*** Opening of MATERIAL PROVIDED ***

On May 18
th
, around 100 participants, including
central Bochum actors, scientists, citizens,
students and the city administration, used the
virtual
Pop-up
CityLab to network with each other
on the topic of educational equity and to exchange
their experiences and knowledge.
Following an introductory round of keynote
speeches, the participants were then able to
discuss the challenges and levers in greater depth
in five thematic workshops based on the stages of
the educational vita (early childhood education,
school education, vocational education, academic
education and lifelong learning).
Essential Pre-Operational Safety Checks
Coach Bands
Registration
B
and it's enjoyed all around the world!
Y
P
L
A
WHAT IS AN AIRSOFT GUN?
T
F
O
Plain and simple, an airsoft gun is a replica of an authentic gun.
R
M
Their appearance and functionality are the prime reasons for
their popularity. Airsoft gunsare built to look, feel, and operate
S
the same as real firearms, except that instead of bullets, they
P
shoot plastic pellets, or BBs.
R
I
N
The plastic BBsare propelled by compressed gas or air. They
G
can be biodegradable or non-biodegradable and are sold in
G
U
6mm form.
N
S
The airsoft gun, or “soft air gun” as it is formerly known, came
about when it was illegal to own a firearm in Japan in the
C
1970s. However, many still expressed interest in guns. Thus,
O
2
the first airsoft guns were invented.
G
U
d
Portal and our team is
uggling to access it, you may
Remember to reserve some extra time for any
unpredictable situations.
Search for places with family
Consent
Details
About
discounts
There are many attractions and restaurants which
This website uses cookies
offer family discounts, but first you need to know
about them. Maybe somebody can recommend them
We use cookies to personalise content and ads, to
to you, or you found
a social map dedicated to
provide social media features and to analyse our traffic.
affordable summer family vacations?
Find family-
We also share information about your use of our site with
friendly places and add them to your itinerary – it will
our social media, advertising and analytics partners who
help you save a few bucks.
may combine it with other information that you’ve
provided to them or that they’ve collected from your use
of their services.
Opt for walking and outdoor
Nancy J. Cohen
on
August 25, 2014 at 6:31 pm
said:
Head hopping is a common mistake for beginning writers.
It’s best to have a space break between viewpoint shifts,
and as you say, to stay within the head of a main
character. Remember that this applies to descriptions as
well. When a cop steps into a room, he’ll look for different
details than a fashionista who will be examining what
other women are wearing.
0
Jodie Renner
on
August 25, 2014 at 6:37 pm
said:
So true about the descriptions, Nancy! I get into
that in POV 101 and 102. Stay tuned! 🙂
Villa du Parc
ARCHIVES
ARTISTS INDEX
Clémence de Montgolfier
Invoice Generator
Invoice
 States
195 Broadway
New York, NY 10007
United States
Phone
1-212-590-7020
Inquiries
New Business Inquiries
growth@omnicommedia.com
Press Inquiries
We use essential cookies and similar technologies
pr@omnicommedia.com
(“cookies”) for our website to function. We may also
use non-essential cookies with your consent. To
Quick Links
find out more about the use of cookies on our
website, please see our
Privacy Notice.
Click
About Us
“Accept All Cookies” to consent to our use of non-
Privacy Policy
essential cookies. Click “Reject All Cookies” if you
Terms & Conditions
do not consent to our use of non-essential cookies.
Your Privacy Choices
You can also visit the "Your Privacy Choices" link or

*** Close of MATERIAL PROVIDED ***
*** Opening of MATERIAL PROVIDED ***

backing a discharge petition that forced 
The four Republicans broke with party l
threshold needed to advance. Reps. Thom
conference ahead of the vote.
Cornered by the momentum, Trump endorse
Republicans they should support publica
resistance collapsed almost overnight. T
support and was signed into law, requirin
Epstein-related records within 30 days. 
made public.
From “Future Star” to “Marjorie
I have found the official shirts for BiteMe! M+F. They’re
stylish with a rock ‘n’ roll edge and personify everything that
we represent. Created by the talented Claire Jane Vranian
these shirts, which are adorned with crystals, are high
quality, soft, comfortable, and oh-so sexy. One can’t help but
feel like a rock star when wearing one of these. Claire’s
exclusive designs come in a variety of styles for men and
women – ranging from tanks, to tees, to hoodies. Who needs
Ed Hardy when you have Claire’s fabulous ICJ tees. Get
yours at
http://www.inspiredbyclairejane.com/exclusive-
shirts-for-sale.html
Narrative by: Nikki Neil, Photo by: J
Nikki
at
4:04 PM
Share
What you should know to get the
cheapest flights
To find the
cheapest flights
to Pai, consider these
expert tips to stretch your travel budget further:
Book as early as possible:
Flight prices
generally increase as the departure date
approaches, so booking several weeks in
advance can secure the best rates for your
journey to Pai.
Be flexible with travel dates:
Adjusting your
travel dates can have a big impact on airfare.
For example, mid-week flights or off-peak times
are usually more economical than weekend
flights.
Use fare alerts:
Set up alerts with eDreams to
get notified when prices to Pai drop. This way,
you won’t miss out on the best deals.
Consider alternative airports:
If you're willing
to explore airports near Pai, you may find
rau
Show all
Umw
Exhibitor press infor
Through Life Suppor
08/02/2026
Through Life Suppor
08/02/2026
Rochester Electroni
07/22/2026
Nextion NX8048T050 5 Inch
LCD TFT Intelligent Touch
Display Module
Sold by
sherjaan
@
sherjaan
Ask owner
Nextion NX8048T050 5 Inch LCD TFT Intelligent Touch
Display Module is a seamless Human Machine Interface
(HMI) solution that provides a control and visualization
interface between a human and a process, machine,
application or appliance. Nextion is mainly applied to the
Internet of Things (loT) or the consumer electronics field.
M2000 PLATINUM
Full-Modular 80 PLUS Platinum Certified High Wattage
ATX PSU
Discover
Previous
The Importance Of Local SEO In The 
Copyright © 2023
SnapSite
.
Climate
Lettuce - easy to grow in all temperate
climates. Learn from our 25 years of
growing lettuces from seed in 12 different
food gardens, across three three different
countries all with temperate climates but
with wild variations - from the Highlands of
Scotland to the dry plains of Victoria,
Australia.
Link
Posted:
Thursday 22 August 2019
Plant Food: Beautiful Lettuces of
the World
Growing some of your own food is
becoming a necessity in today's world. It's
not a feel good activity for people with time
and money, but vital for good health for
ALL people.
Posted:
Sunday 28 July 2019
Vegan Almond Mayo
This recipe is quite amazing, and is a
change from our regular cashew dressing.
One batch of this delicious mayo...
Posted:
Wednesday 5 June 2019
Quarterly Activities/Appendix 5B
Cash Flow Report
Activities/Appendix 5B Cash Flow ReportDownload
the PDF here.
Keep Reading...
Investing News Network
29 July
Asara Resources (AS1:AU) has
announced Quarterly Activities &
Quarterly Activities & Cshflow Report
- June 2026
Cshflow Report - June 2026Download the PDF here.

*** Close of MATERIAL PROVIDED ***

**EXERCISE OBJECTIVE:** Among the lines above, return each one holding the string "climates".

**COMPLETED EXERCISE:**
climates. Learn from our 25 years of
countries all with temperate climates but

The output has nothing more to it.